If you've read my blog you'll know I'm a big fan of the Castle project. I even spoke at DDD6 in November about the Castle Project's IoC container, Winsdor. The castle project is probably best know for it's rails-a-like MVC framework for ASP.NET, Monorail. Indeed recently Microsoft have focused an awful lot of attention on Monorail by announcing their own MVC framework. Apparently they even invited Hammett, the leader of the Castle Project up to Redmond to pick his brains.
I've been itching to have a go at building an application based on Monorail for months now and with no work to distract me since the end of November I've been able to indulge myself. I've taken an example that I've worked on commercially, a job board, and started building a complete application from scratch with the Castle project stack. I'm using Monorail as the application framework, ActiveRecord for data access and Windsor as the IoC container. The project's called Jobvertizer and you can download the code from the Google code project here. I need to put together some instructions for deploying it, but I probably won't do that until I get around to putting it on a public server, hopefully not to far in the distant future.
I've really enjoyed playing with Monorail. The philosophy behind it resonates with my own beliefs about how code should be written. There is a full suite of unit tests and everything is abstracted, which allows you to insert your own behavior into the framework at will. Because it's written for TDD there are mock versions of many of the core classes ready to be used and even abstract test base classes for testing controllers and view components. That's really nice. Probably the main thing that's struck me though, is how easy web development is when your framework's model is sympathetic to the HTTP protocol. What do I mean by that? Well, I've been doing Web Forms for many years now, and even with much experience, I still find it hard to grep sometimes. The whole event driven model simply doesn't mesh with the stateless request/response pattern of HTTP. When your framework explicitly divides handling the request from rendering the response, everything suddenly becomes much clearer.
The amount of code I've had to write for this application is only a fraction of what a similar Web Forms project would have required. It almost seems that at every step there's a convenient shortcut. I especially like the data binding and form helpers; they make it a sinch to rapidly develop CRUD interfaces. Using Active Record and NHibernate means that I've rarely even opened SQL Management Studio. I haven't had to write a single line TSQL or create a single table. Being able to take all the data access stuff for granted is a major productivity win. I've also used scaffolding for much of the admin interface, and while this wouldn't be suitable for an end user facing application, as a quick win to provide admin access to lookup tables, it's fantastic.
What is there not to like? Well I've gone along with ActiveRecord (with a few changes, like separating the model from the repository) and it's "data objects" which are simply collections of properties with a one-to-one mapping to the database tables. Indeed, I've used the shortcut of generating my schema from my model. But I've noticed that not being able to write a fully encapsulated domain model with enforced business behavior does introduce more bugs than I would have liked. Not being sure that a model object I was playing with was properly formed has tripped me up several times.
I'm also not sure about the profusion of string literals and dictionary based property bags. I'm very much a strongly typed kind of guy and it scares me when I know the application is relying my ability to spell and remember what I've called things. This same unease extends to the NVelocity view engine. It's fine, it works, I haven't found any real gotcha's and I've been able to do pretty much everything I wanted, but I'm so used to intellisense and a compiler checking everything for me that I can't help feeling nervous.

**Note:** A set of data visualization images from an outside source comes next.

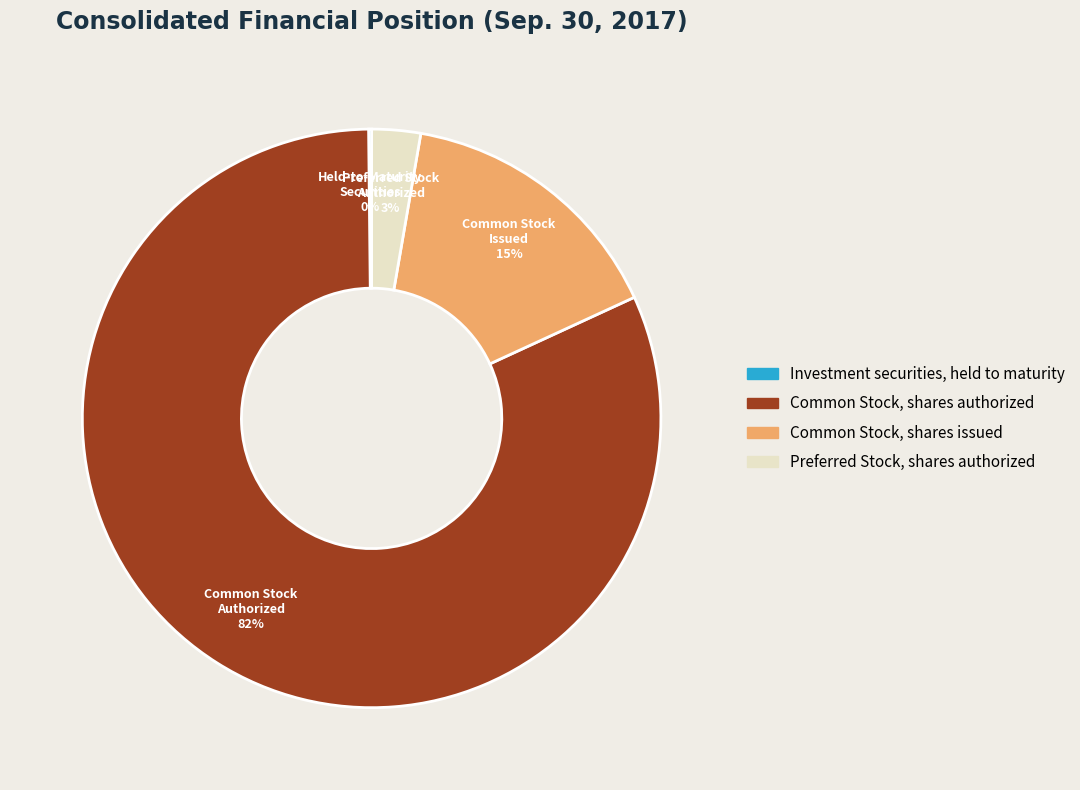

The Common Stock, shares authorized slice represents 90% of the pie. True or false?

False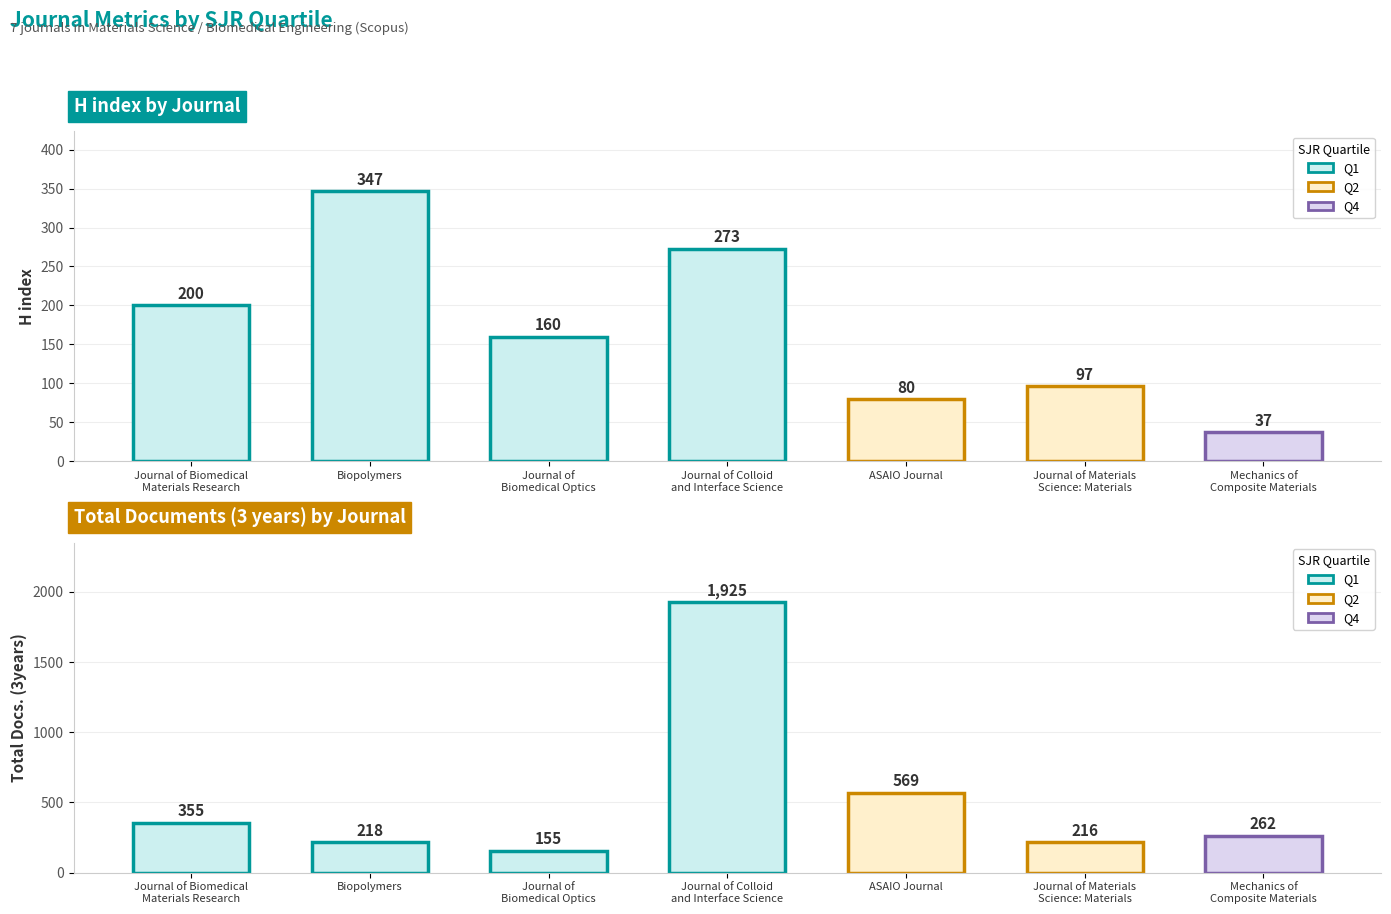

What is the label of the 5th bar from the left?

ASAIO Journal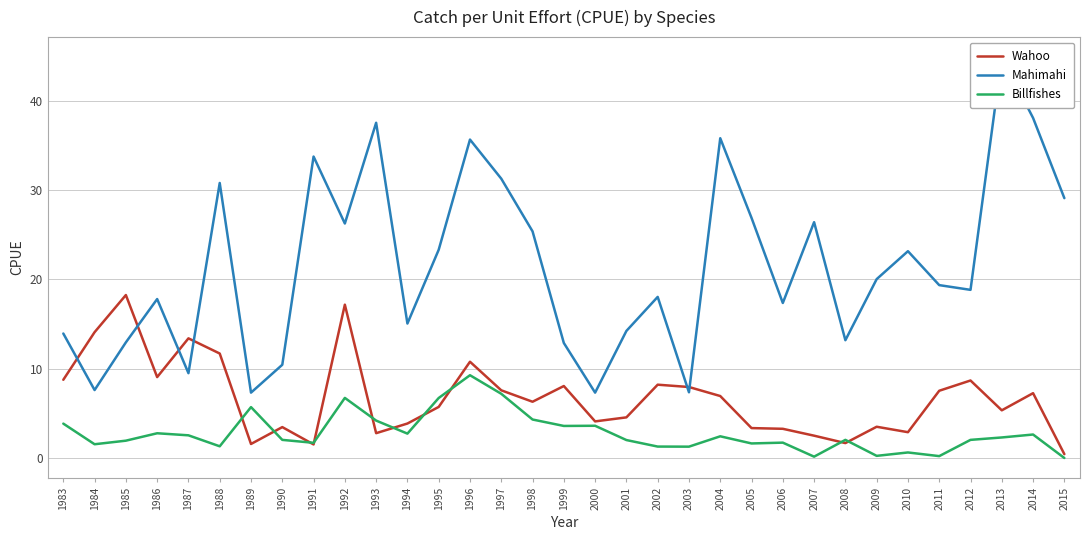

Rank the series by their average value, from highest to lowest.

Mahimahi, Wahoo, Billfishes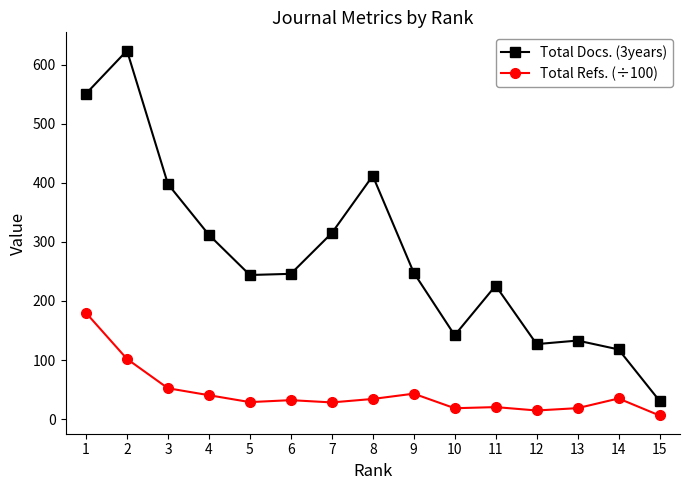

Is this an area chart (filled region under the line)?

No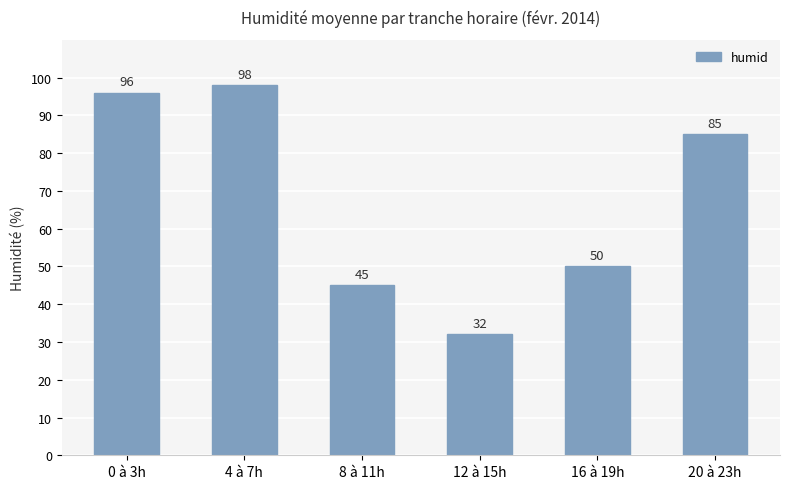

The chart shows a value of 98 at 4 à 7h. True or false?

True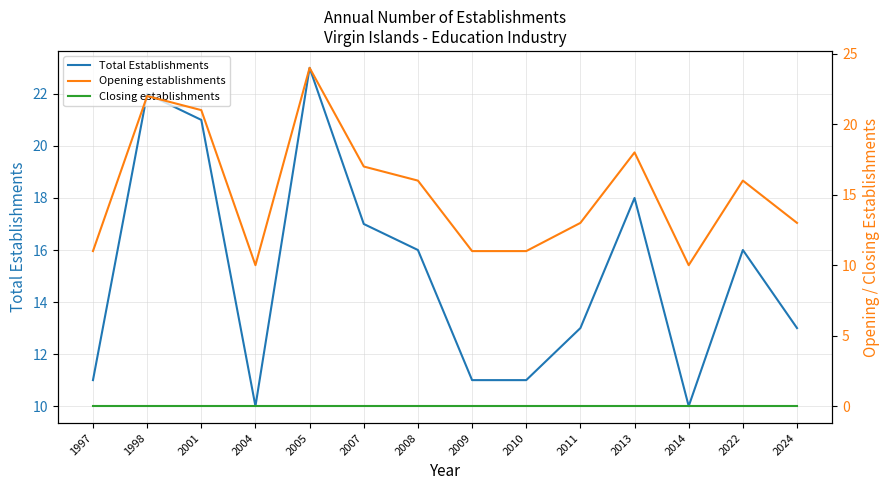

The Total Establishments series shows 16 at 2014. True or false?

False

Finally there's the documentation. If you're a dyed-in-the-wool MS developer like me, you're probably not that used to working entirely in an open source framework. It's a very different experience from working with an MS toolkit. Firstly it evolves rapidly. I find I'm constantly reading stuff about Monorail that's out of date. Stuff gets added and changed from month to month and I've found the best way of finding out what's really going on is to look at the latest source. Of course that's fine if know generally what you're looking for, but when you need advice about basic approaches, it's awkward if the documentation you're reading shows a much older way of doing things. Secondly, the documentation that is there tends to be pretty basic; maybe a general outline of how to go about things, but very little in depth. But, I must say that having the code to look at, especially the unit tests makes a fantastic difference. Of course I've been using reflector for years, but it's not quite the same. Microsoft's recent announcement that it's publishing the source code for the .NET framework libraries is an effort to compete with this obvious benefit of open source software.